SUPPLIED TEXT =

News | February 4, 2000

DuPont, Fluor to Deliver Process for Polyester Packaging Resins

DuPont, Fluor to Deliver Process for Polyester Packaging Resins
DuPont Co. (Wilmington, DE) and Fluor Daniel, a subsidiary of Fluor Corp. (Aliso Viejo, CA), have formed an alliance to license, design and construct polyethylene terephthalate (PET) packaging resin plants based on DuPont's next generation technology. Plants using the new technology, known as NG-3, will be at least 200,000 mt/yr, twice as large as existing facilities.

The polymerization process is the first technology specifically developed for packaging resins, says DuPont Polyester Technologies managing director Robert G. Hirsch. "We fully expect it to be the process of choice for global resin production."

According to Hirsch, the process meets or exceeds DuPont's original development targets for significantly decreased investment, lower operating costs, reduced emissions, and improved product quality.

NG-3 Technology
NG-3 is a significant departure from conventional polyester technology. Rather than relying on a melt plant to produce an intermediate with a high intrinsic viscosity (IV, typically around 0.6- 0.65), NG-3 produces a low-IV oligomer intermediate. It then carries out most of the polymerization in the solid state.

Other PET producers have attempted to form low-viscosity oligomer droplets in the past. They failed because the IV of the oligomers was too low, and the particles did not form droplets of consistent size and shape. Because the particles lack structural integrity, they are difficult to handle and abrade easily during handling. This generates fines that interfere with downstream processing. While producers can anneal particles to increase crystallinity and durability, it adds time, capital, and cost to the process.

[Extracted records]

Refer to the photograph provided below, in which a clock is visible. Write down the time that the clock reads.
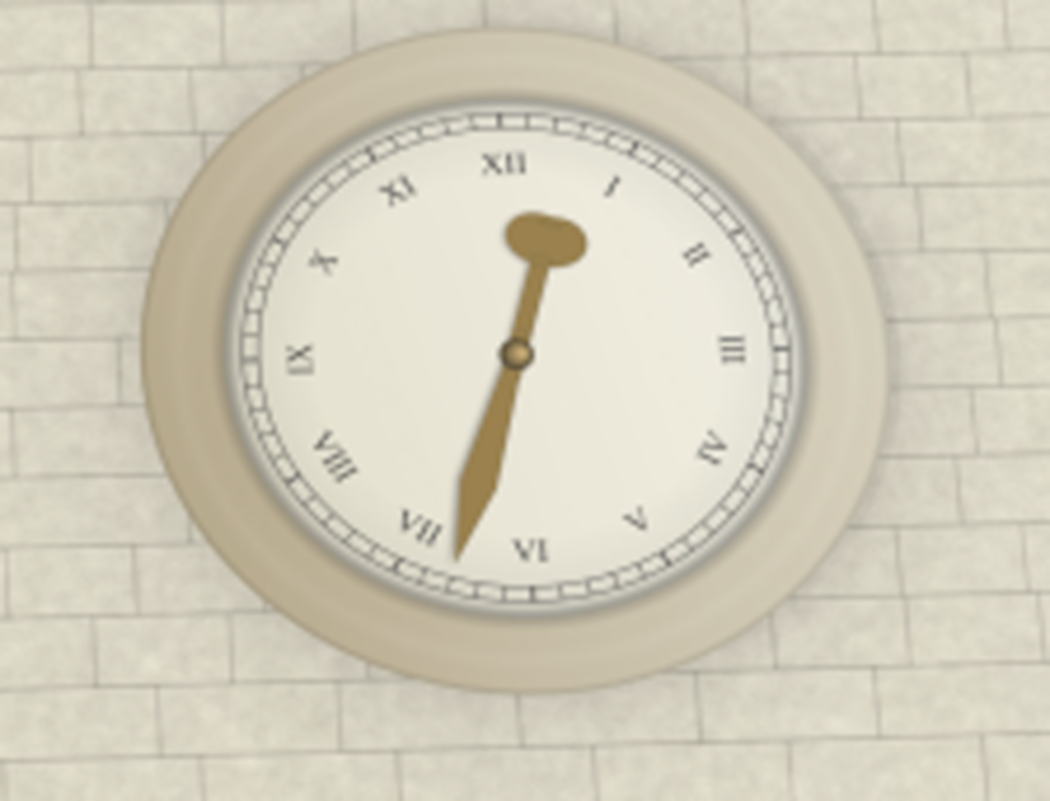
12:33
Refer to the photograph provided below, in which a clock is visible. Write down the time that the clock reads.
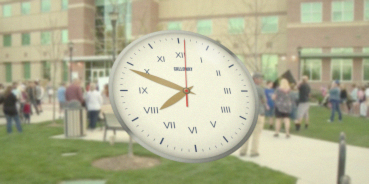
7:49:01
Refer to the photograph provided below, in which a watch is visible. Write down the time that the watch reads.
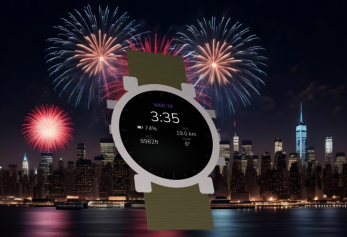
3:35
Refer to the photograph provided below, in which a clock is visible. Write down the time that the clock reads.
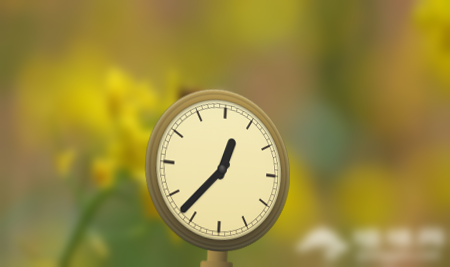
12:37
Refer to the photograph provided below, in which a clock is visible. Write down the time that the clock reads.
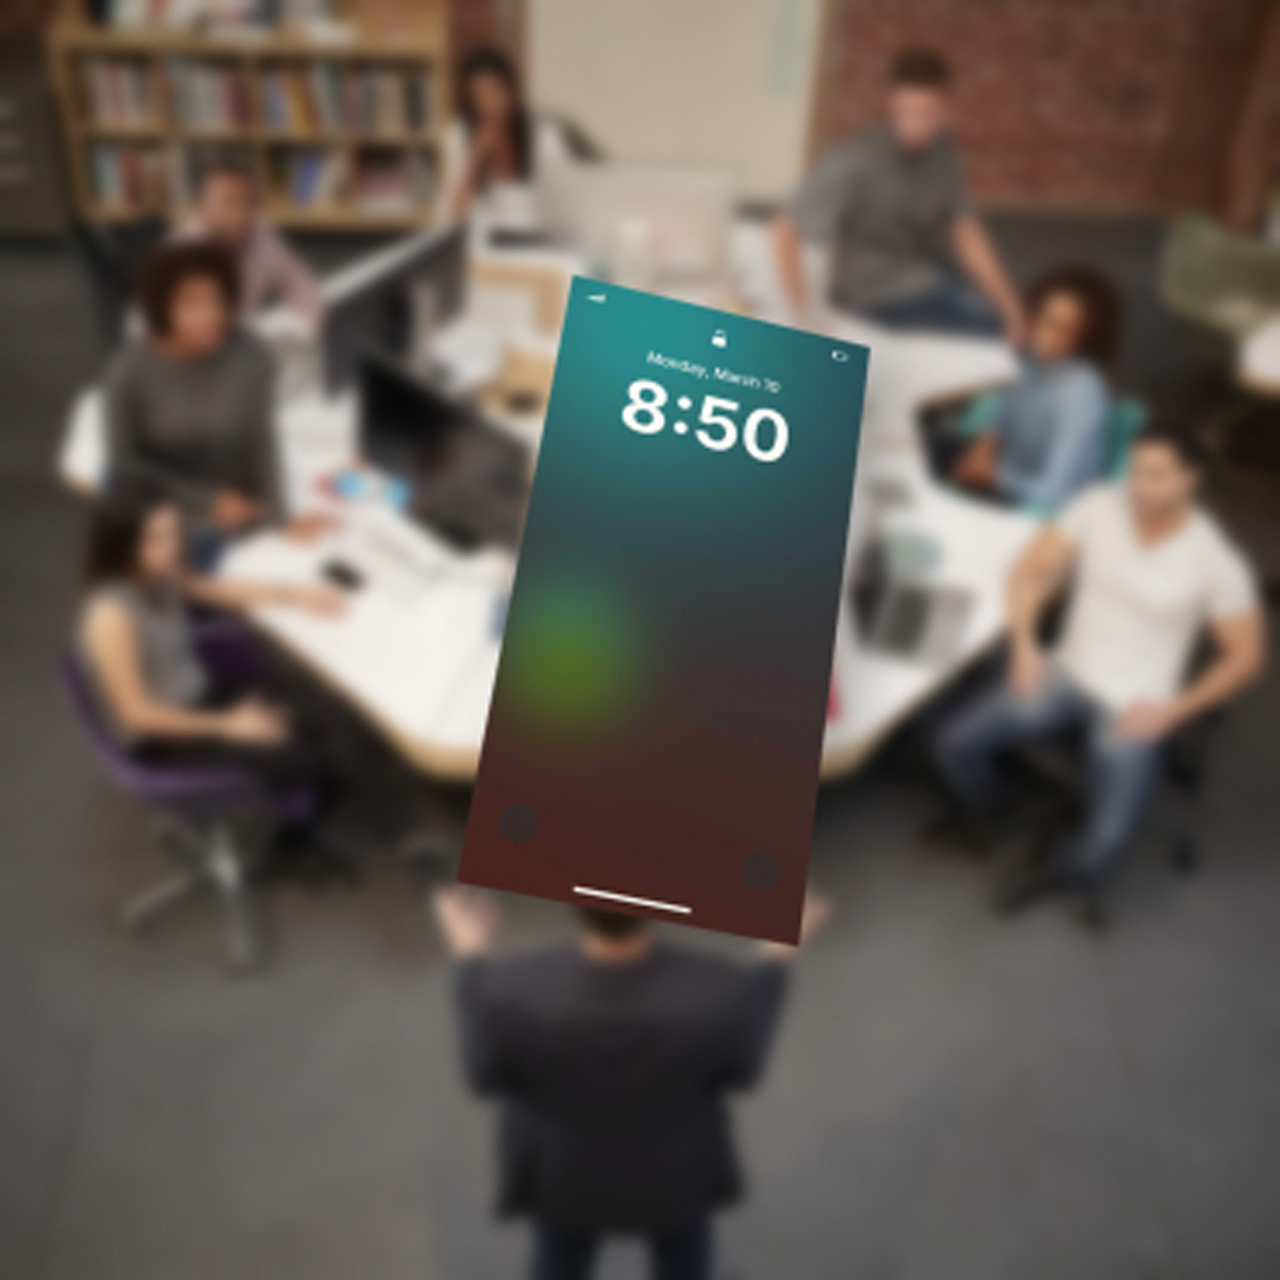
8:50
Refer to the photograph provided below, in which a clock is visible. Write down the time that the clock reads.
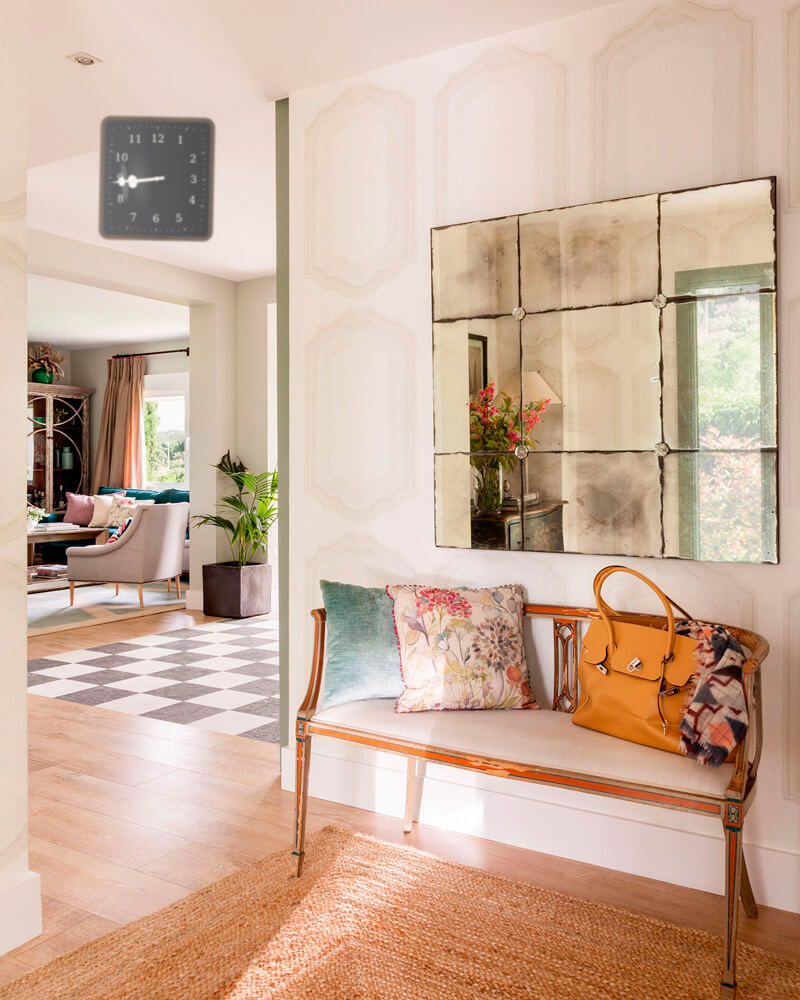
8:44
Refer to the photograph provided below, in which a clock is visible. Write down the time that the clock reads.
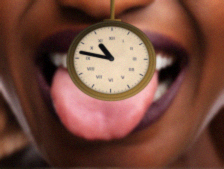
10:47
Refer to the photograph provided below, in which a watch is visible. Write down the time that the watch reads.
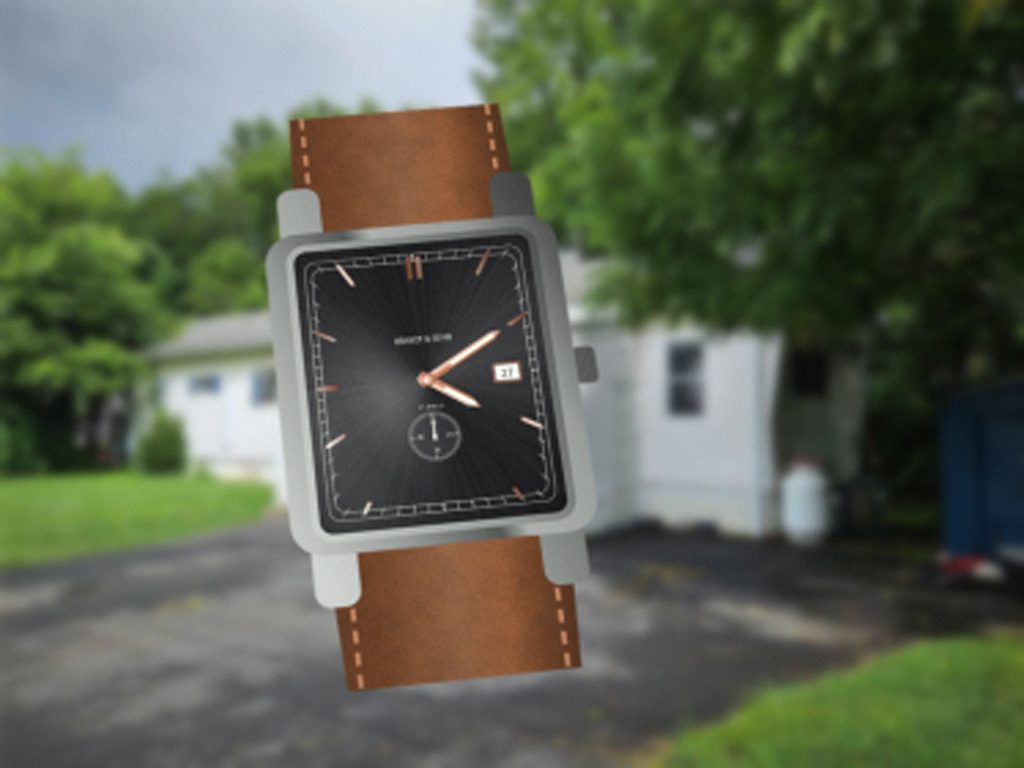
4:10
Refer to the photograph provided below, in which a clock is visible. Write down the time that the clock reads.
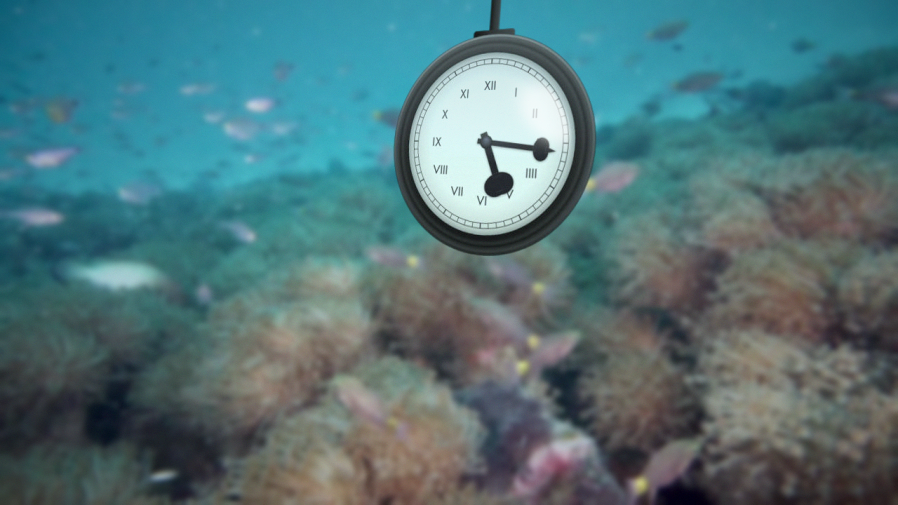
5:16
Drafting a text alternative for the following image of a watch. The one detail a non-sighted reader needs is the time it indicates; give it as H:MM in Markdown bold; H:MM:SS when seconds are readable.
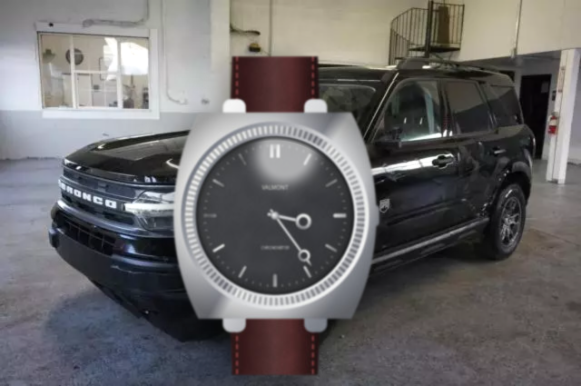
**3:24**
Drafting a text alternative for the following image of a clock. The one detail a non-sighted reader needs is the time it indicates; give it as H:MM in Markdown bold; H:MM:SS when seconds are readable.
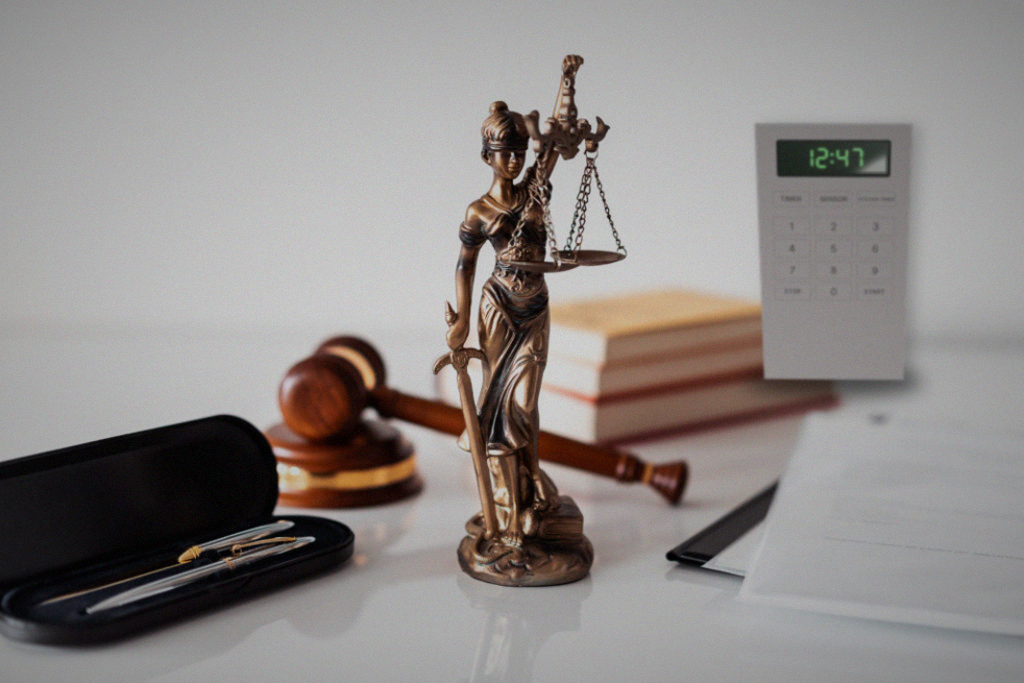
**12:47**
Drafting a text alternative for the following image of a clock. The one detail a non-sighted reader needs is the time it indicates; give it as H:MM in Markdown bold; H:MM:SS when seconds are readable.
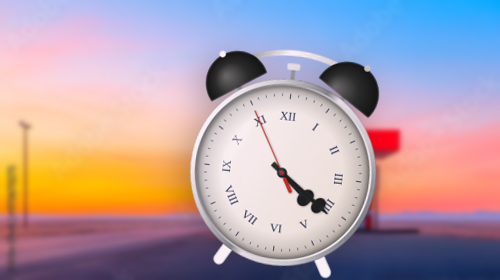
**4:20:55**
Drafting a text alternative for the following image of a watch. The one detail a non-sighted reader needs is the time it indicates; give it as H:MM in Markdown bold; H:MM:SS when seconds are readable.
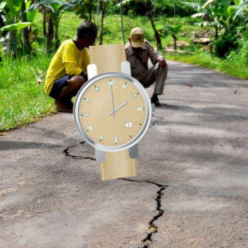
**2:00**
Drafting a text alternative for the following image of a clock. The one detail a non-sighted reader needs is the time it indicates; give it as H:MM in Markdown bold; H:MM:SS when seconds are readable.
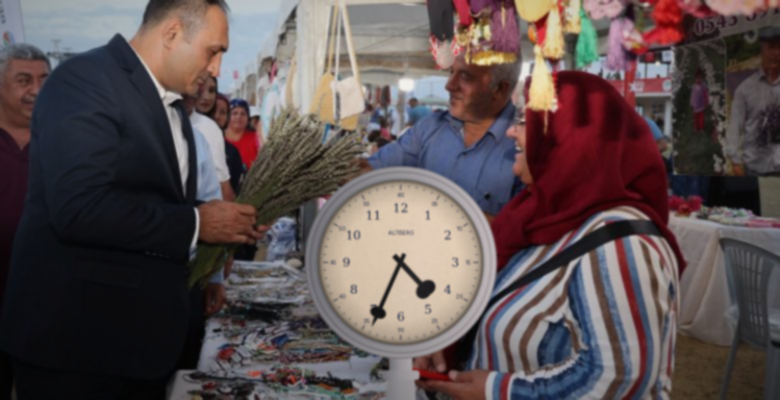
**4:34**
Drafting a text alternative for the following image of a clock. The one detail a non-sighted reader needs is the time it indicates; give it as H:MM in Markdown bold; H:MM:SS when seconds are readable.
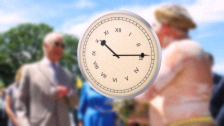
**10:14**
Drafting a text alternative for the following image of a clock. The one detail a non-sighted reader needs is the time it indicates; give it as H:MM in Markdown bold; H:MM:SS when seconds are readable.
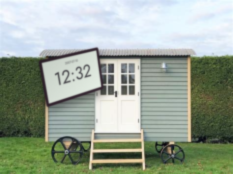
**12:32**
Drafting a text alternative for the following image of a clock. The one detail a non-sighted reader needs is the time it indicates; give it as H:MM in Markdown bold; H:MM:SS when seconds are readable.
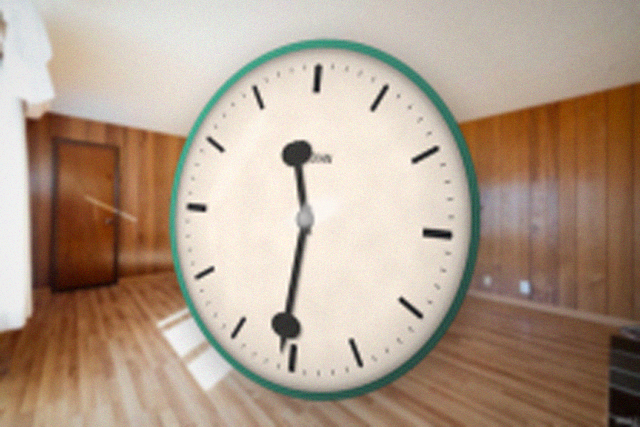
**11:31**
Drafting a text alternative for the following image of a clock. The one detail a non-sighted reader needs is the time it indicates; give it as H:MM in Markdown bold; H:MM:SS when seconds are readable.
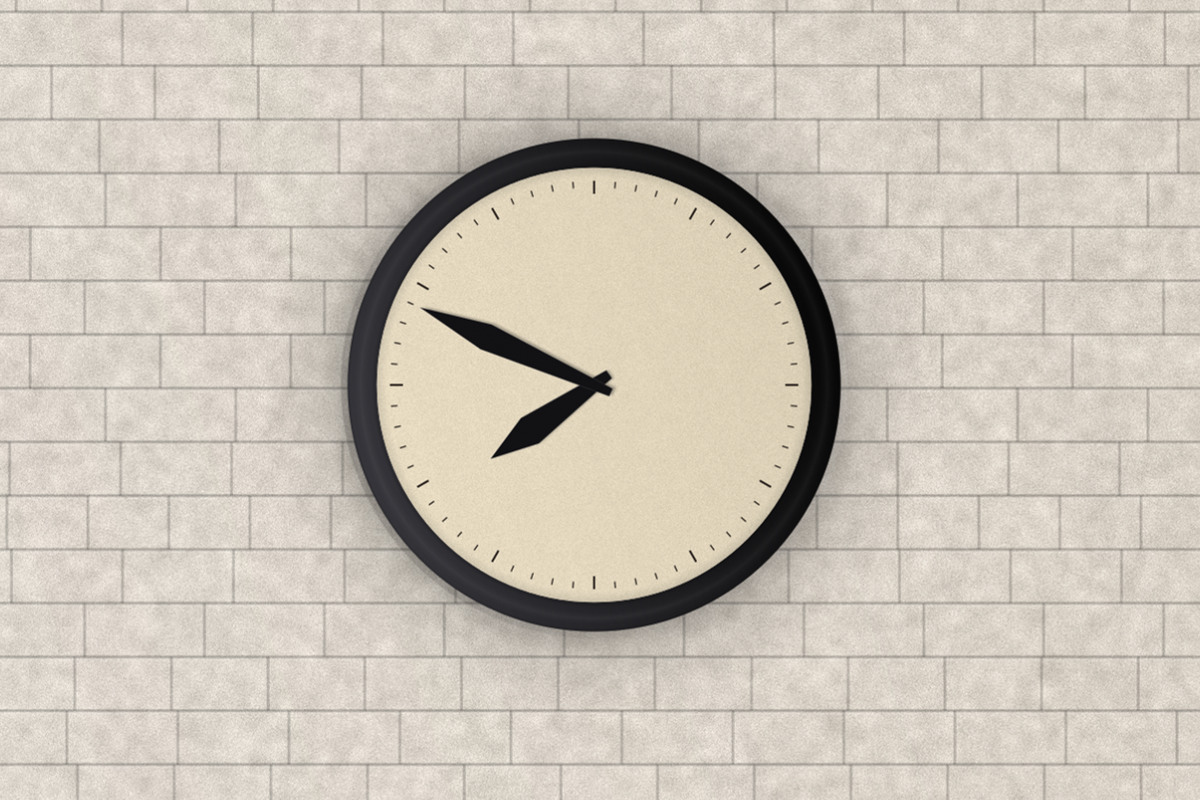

EXERCISE TASK =
Write out the news article above about the DuPont and Fluor resin process word for word, from start to finish.

TASK SOLUTION =
News | February 4, 2000

DuPont, Fluor to Deliver Process for Polyester Packaging Resins

DuPont, Fluor to Deliver Process for Polyester Packaging Resins
DuPont Co. (Wilmington, DE) and Fluor Daniel, a subsidiary of Fluor Corp. (Aliso Viejo, CA), have formed an alliance to license, design and construct polyethylene terephthalate (PET) packaging resin plants based on DuPont's next generation technology. Plants using the new technology, known as NG-3, will be at least 200,000 mt/yr, twice as large as existing facilities.

The polymerization process is the first technology specifically developed for packaging resins, says DuPont Polyester Technologies managing director Robert G. Hirsch. "We fully expect it to be the process of choice for global resin production."

According to Hirsch, the process meets or exceeds DuPont's original development targets for significantly decreased investment, lower operating costs, reduced emissions, and improved product quality.

NG-3 Technology
NG-3 is a significant departure from conventional polyester technology. Rather than relying on a melt plant to produce an intermediate with a high intrinsic viscosity (IV, typically around 0.6- 0.65), NG-3 produces a low-IV oligomer intermediate. It then carries out most of the polymerization in the solid state.

Other PET producers have attempted to form low-viscosity oligomer droplets in the past. They failed because the IV of the oligomers was too low, and the particles did not form droplets of consistent size and shape. Because the particles lack structural integrity, they are difficult to handle and abrade easily during handling. This generates fines that interfere with downstream processing. While producers can anneal particles to increase crystallinity and durability, it adds time, capital, and cost to the process.